Start of Records shown
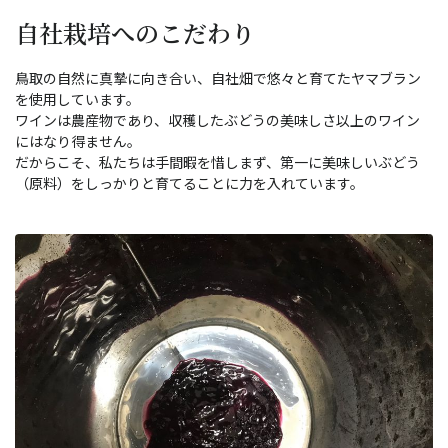
自社栽培へのこだわり
鳥取の自然に真摯に向き合い、自社畑で悠々と育てたヤマブラン
を使用しています。
ワインは農産物であり、収穫したぶどうの美味しさ以上のワイン
にはなり得ません。
だからこそ、私たちは手間暇を惜しまず、第一に美味しいぶどう
（原料）をしっかりと育てることに力を入れています。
End of Records shown
What is needed: Retype the text from the entries line for line, with no changes. Leave the pictures out of your answer.

Exercise result:
自社栽培へのこだわり
鳥取の自然に真摯に向き合い、自社畑で悠々と育てたヤマブラン
を使用しています。
ワインは農産物であり、収穫したぶどうの美味しさ以上のワイン
にはなり得ません。
だからこそ、私たちは手間暇を惜しまず、第一に美味しいぶどう
（原料）をしっかりと育てることに力を入れています。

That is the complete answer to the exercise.